Excerpt to read:
Uncharted 4: A Thief’s End (2016) Video Game Review

Screen Shot 2017-06-21 at 14.58.56

Right, we’re now on the last game of the Nathan Drake series known as Uncharted 4 A Thief’s End.  What is entailed when it’s called a thief’s end?  So much is left up for interpretation.  But that’s for you to witness.  So here we go.

Our story starts with Nathan Drake on a boat in the middle of the ocean with another man by the name of Sam.  The sea is incredibly rough due to a huge storm, and they are being chased by a huge militia.  Their boat is basically destroyed.  Several flashbacks happen to provide us with some more backstory to Nathan, including his time at the Catholic Orphanage and his time in prison in the late 90s.  We then see where Nate is, several years after the events of Uncharted 3 – He’s now retired from adventure and living an honest life working as a diver for a Marine Salvaging company.  He’s back with Elena, and their life is nice…but a bit boring for them.  However a job offered to Nathan in Malaysia seems to provide him with some excitement…His life then changes when Sam – his older brother, whom he thought dead, has returned with a request. He broke out of jail with the help of a ruthless man, who wants a huge payout from Sam in exchange for his life, through treasure.  The treasure?  Henry Avery’s $400 million fortune from the 1695 gun heist – a huge stash that has allured the brother since they were teenagers.  Reluctant at first, then giving into temptation – Nathan lies to Elena, saying he is taking the job in Malaysia – and with the help of Sully, they head to Italy to retrieve their first clue – the St Dismas Cross (a wooden idol of the thief to whom Jesus Christ said “On this day you’ll be with me in paradise”).

Instruction 1:
Transcribe the stretch of the Uncharted 4 review from "Right, we’re now" through "here we go.".

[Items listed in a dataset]
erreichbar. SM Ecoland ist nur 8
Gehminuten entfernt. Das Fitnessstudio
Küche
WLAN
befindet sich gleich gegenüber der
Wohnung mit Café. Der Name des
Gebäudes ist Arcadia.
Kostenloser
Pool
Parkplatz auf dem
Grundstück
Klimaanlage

Instruction 2:
Restate all of the dataset records word for word.

Reply 1:
Right, we’re now on the last game of the Nathan Drake series known as Uncharted 4 A Thief’s End.  What is entailed when it’s called a thief’s end?  So much is left up for interpretation.  But that’s for you to witness.  So here we go.

Reply 2:
erreichbar. SM Ecoland ist nur 8
Gehminuten entfernt. Das Fitnessstudio
Küche
WLAN
befindet sich gleich gegenüber der
Wohnung mit Café. Der Name des
Gebäudes ist Arcadia.
Kostenloser
Pool
Parkplatz auf dem
Grundstück
Klimaanlage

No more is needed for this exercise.